▶ _Work task_: Please copy out all the entries below, substituting "image coordinates" for every "pixel coordinates" and changing nothing else. Leave the pictures out of your copy.

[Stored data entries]
*****
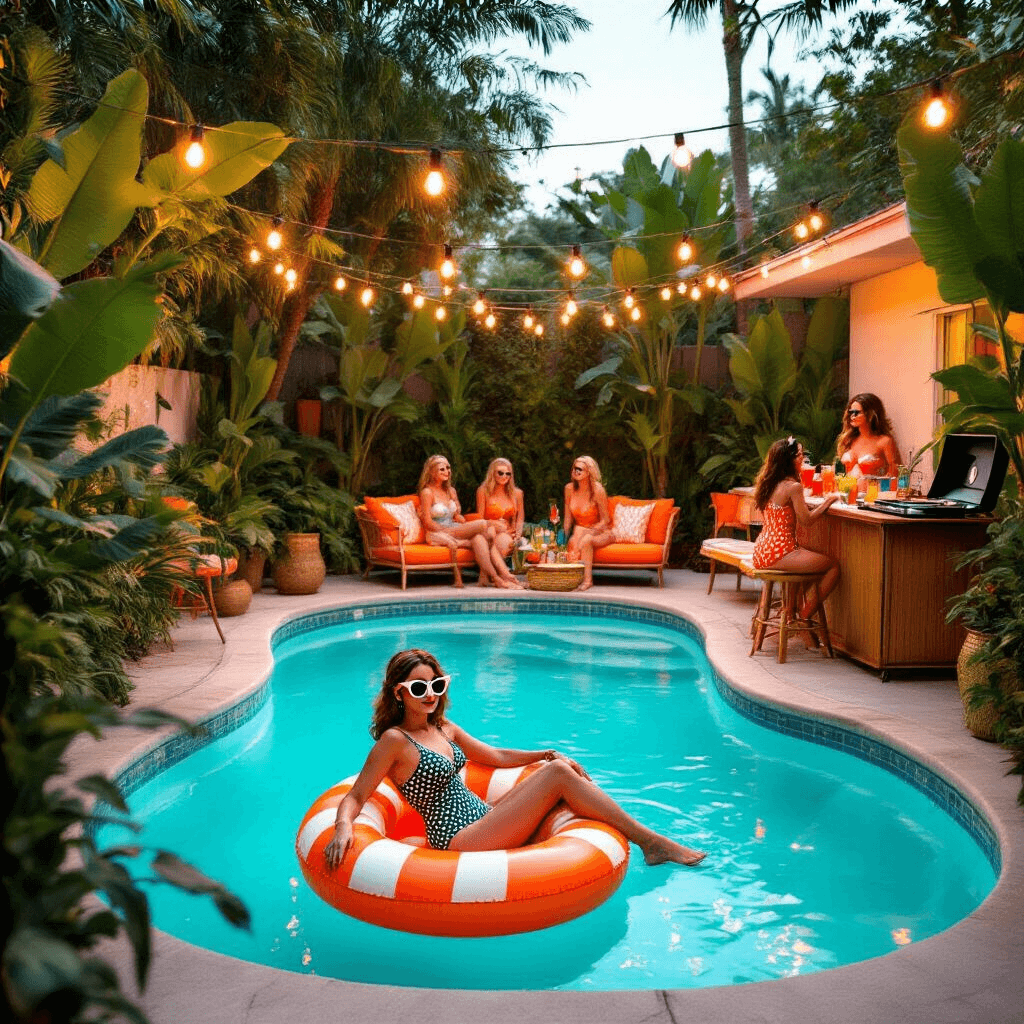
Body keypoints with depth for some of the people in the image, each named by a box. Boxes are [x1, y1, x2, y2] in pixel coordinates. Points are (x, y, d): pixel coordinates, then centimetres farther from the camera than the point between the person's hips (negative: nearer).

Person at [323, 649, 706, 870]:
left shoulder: (442, 729, 14)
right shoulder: (394, 741, -9)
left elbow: (496, 756, 23)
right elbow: (355, 797, -13)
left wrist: (547, 754, 15)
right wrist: (343, 827, -34)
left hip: (481, 817, 8)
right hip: (461, 840, -8)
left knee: (557, 767, -6)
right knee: (557, 775, -16)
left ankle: (646, 838, -6)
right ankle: (650, 841, -10)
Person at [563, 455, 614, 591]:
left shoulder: (597, 489, -16)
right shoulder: (570, 488, -1)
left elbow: (605, 520, -12)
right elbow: (568, 518, 8)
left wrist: (587, 533, -23)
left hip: (601, 532, -3)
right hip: (580, 529, 3)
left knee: (586, 540, -36)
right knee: (572, 543, -32)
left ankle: (587, 579, -33)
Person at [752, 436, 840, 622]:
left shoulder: (769, 484, 12)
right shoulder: (793, 486, -14)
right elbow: (805, 520, -11)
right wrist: (827, 502, 1)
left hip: (761, 553, 10)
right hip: (779, 553, -10)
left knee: (813, 555, 33)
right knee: (834, 565, 1)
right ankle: (805, 616, 5)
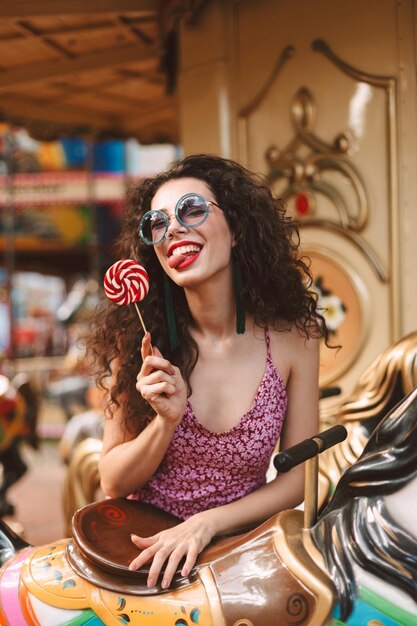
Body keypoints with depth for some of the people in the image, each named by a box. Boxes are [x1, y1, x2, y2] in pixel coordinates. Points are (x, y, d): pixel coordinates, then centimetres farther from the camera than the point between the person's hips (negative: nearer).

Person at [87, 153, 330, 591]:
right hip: (144, 546, 0)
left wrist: (206, 523, -15)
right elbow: (113, 483, -1)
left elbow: (298, 477, -2)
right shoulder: (139, 338, -6)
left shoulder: (292, 338, -7)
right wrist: (167, 421, -18)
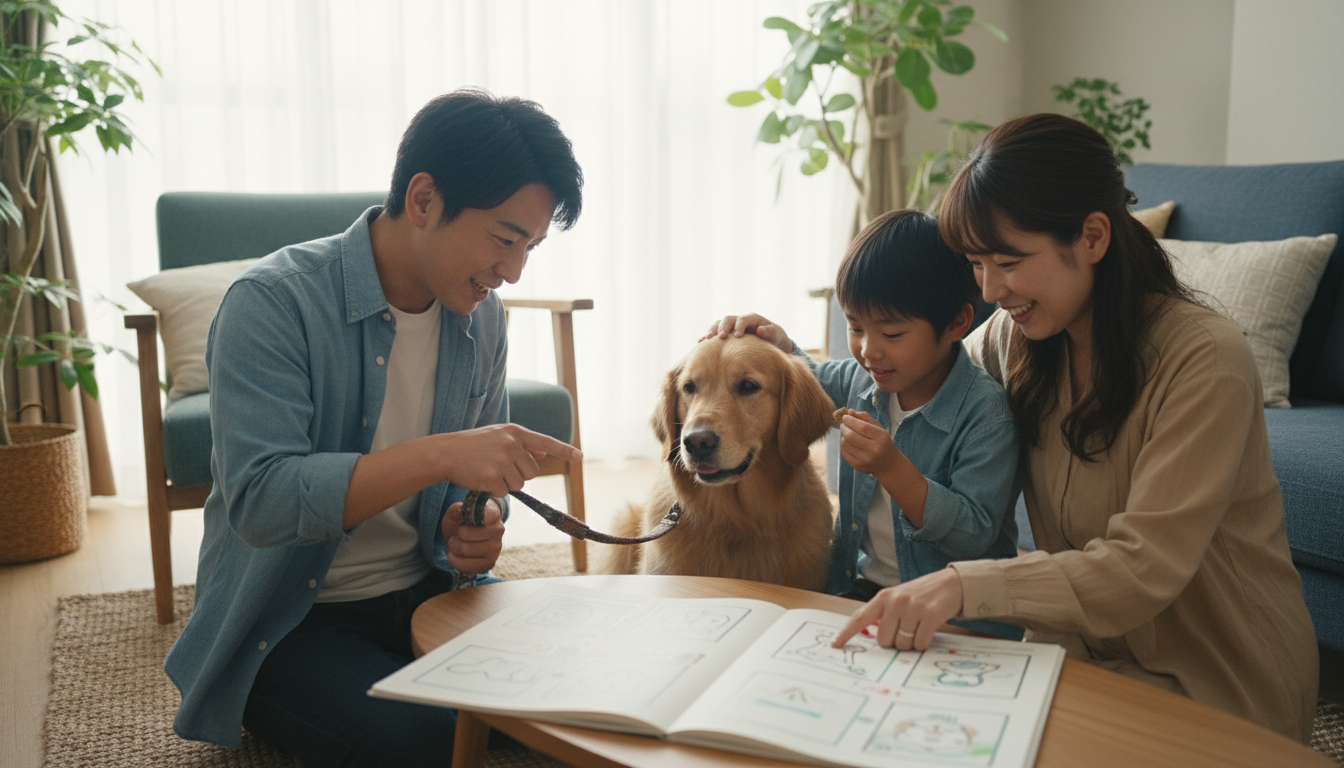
*****
▶ _Solution to this exercise_:
Body keypoints with depth for some of the people in the image, each named by a box. Boxes are [x1, y1, x2, y2] in image coordinates. Points are (x, y, d): image coordinates, then centimetres farther from the camera than the point between the person's hips (negative: nearer).

Person at [323, 649, 706, 870]:
left shoulder: (442, 729, 14)
right shoulder: (394, 741, -9)
left elbow: (496, 756, 23)
right elbow: (355, 797, -13)
left wrist: (547, 754, 15)
right wrist: (343, 827, -34)
left hip: (481, 817, 8)
right hip: (461, 840, -8)
left knee: (557, 767, -6)
right knee: (557, 775, -16)
left ankle: (646, 838, -6)
right ankle: (650, 841, -10)
Person at [563, 455, 614, 591]:
left shoulder: (597, 489, -16)
right shoulder: (570, 488, -1)
left elbow: (605, 520, -12)
right elbow: (568, 518, 8)
left wrist: (587, 533, -23)
left hip: (601, 532, -3)
right hip: (580, 529, 3)
left knee: (586, 540, -36)
right knee: (572, 543, -32)
left ankle: (587, 579, -33)
Person at [752, 436, 840, 622]:
left shoulder: (769, 484, 12)
right shoulder: (793, 486, -14)
right elbow: (805, 520, -11)
right wrist: (827, 502, 1)
left hip: (761, 553, 10)
right hip: (779, 553, -10)
left knee: (813, 555, 33)
right knee: (834, 565, 1)
right ankle: (805, 616, 5)
Body keypoints with depth for some of the people in the image, each named by a box. Boxes are [x1, y1, x2, y2] in image coordinates. Points are (x, y, d): image coordinates, then centimetres farther from the camera than the point between the person's hips (negative: nearer).

Person at [87, 153, 330, 591]:
right hip: (144, 546, 0)
left wrist: (206, 523, -15)
right elbow: (113, 483, -1)
left elbow: (298, 477, -2)
right shoulder: (139, 338, -6)
left shoulder: (292, 338, -7)
right wrist: (167, 421, -18)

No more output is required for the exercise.